**PROBLEM DETAILS:** Transcribe the data underneath exactly. No images belong in your version.
--- START ---
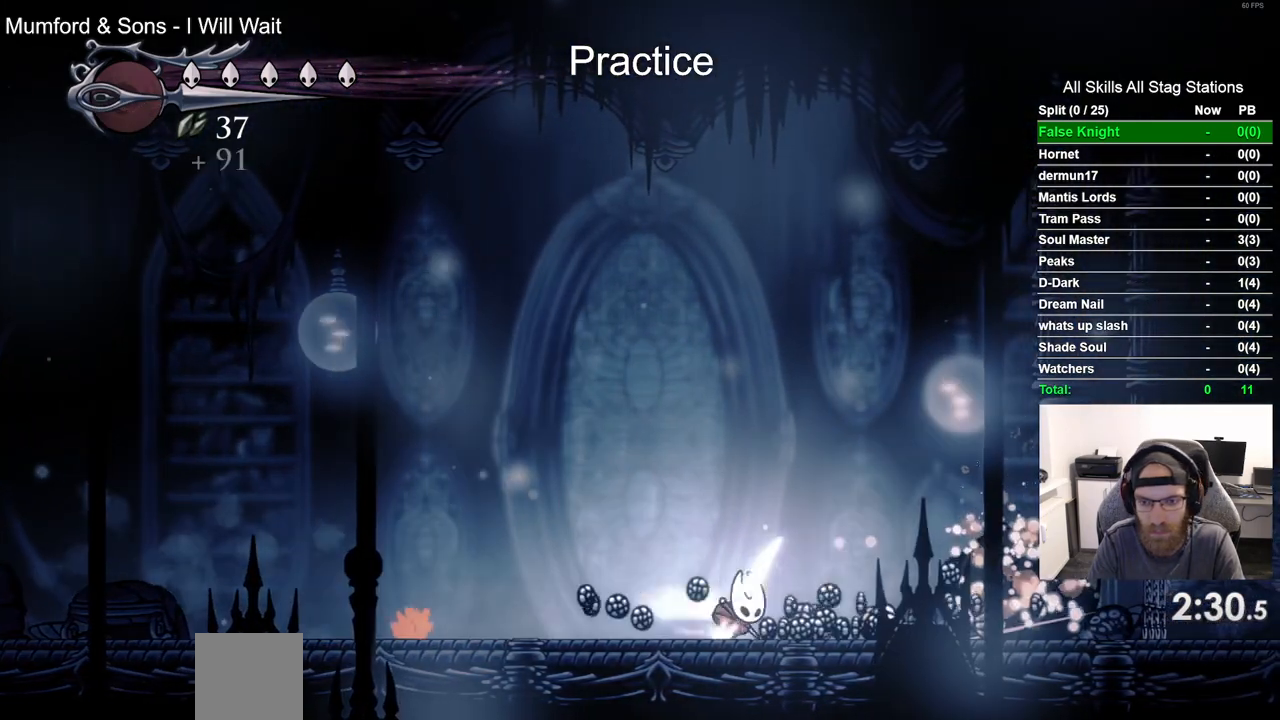
{"buttons": ["DPAD_RIGHT"], "left_stick": "center", "right_stick": "center", "events": [[167, "R2", "up"]]}
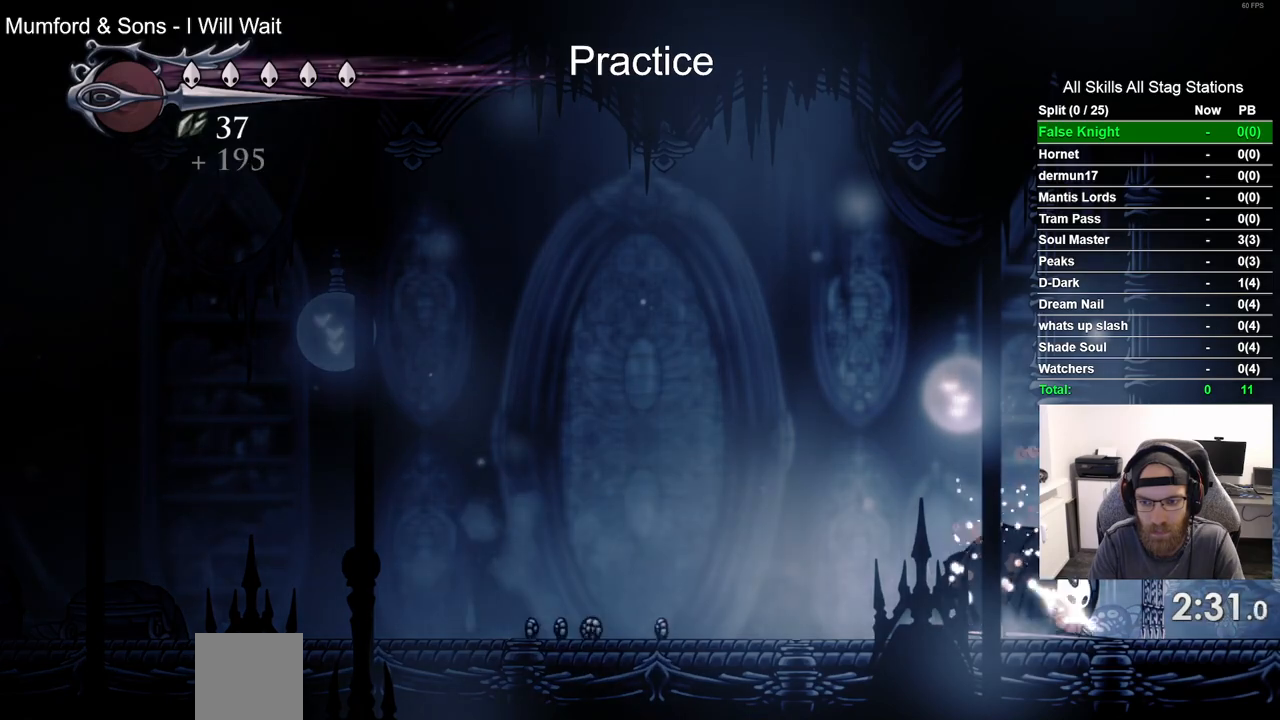
{"buttons": ["DPAD_LEFT"], "left_stick": "center", "right_stick": "center", "events": [[83, "DPAD_LEFT", "down"], [83, "DPAD_RIGHT", "up"], [233, "R2", "down"], [450, "R2", "up"]]}
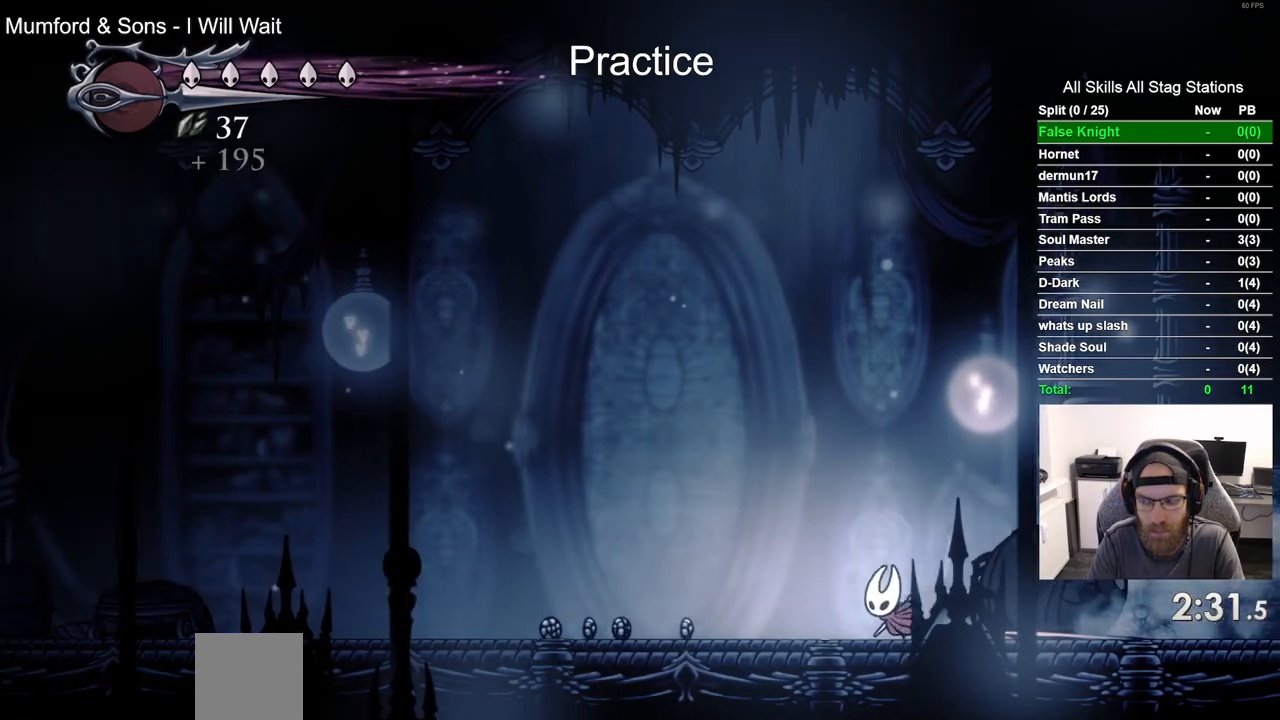
{"buttons": ["R2", "DPAD_LEFT"], "left_stick": "center", "right_stick": "center", "events": [[350, "R2", "down"]]}
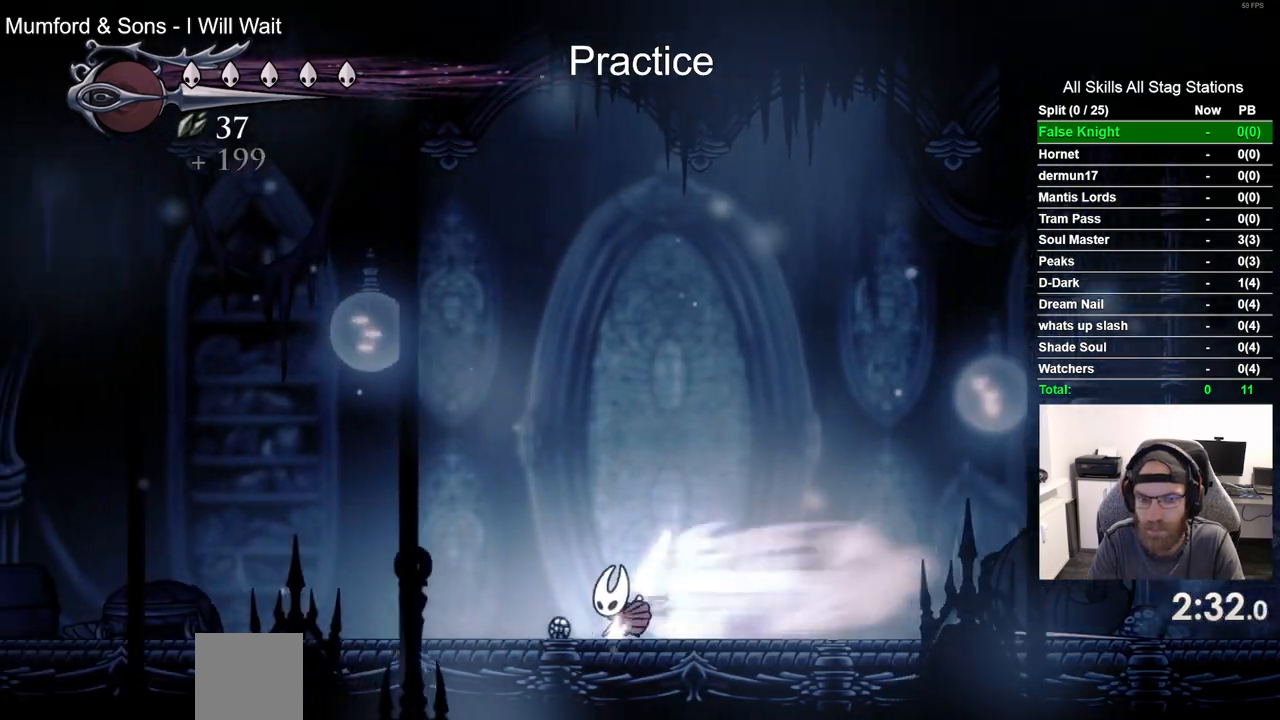
{"buttons": ["DPAD_LEFT"], "left_stick": "center", "right_stick": "center", "events": [[67, "R2", "up"]]}
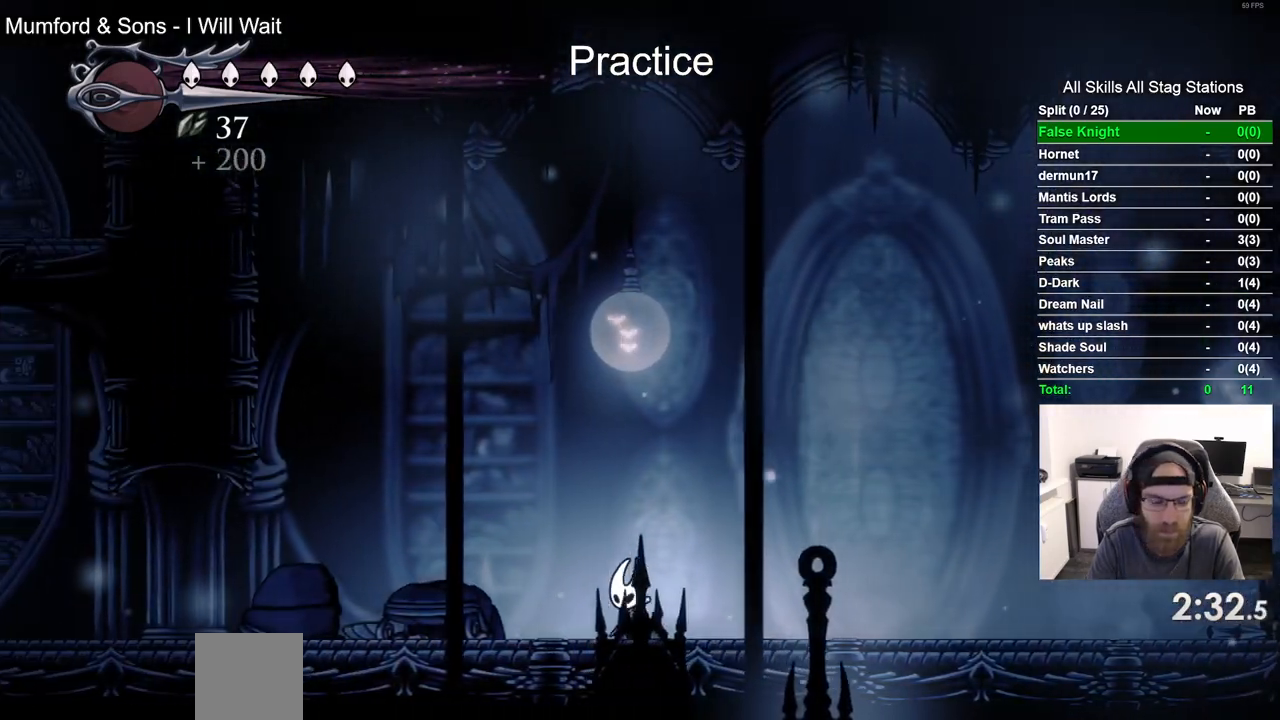
{"buttons": ["DPAD_LEFT"], "left_stick": "center", "right_stick": "center", "events": [[17, "R2", "down"], [233, "R2", "up"]]}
--- END ---
**SOLUTION TO THE PROBLEM:**
{"buttons": ["DPAD_RIGHT"], "left_stick": "center", "right_stick": "center", "events": [[167, "R2", "up"]]}
{"buttons": ["DPAD_LEFT"], "left_stick": "center", "right_stick": "center", "events": [[83, "DPAD_LEFT", "down"], [83, "DPAD_RIGHT", "up"], [233, "R2", "down"], [450, "R2", "up"]]}
{"buttons": ["R2", "DPAD_LEFT"], "left_stick": "center", "right_stick": "center", "events": [[350, "R2", "down"]]}
{"buttons": ["DPAD_LEFT"], "left_stick": "center", "right_stick": "center", "events": [[67, "R2", "up"]]}
{"buttons": ["DPAD_LEFT"], "left_stick": "center", "right_stick": "center", "events": [[17, "R2", "down"], [233, "R2", "up"]]}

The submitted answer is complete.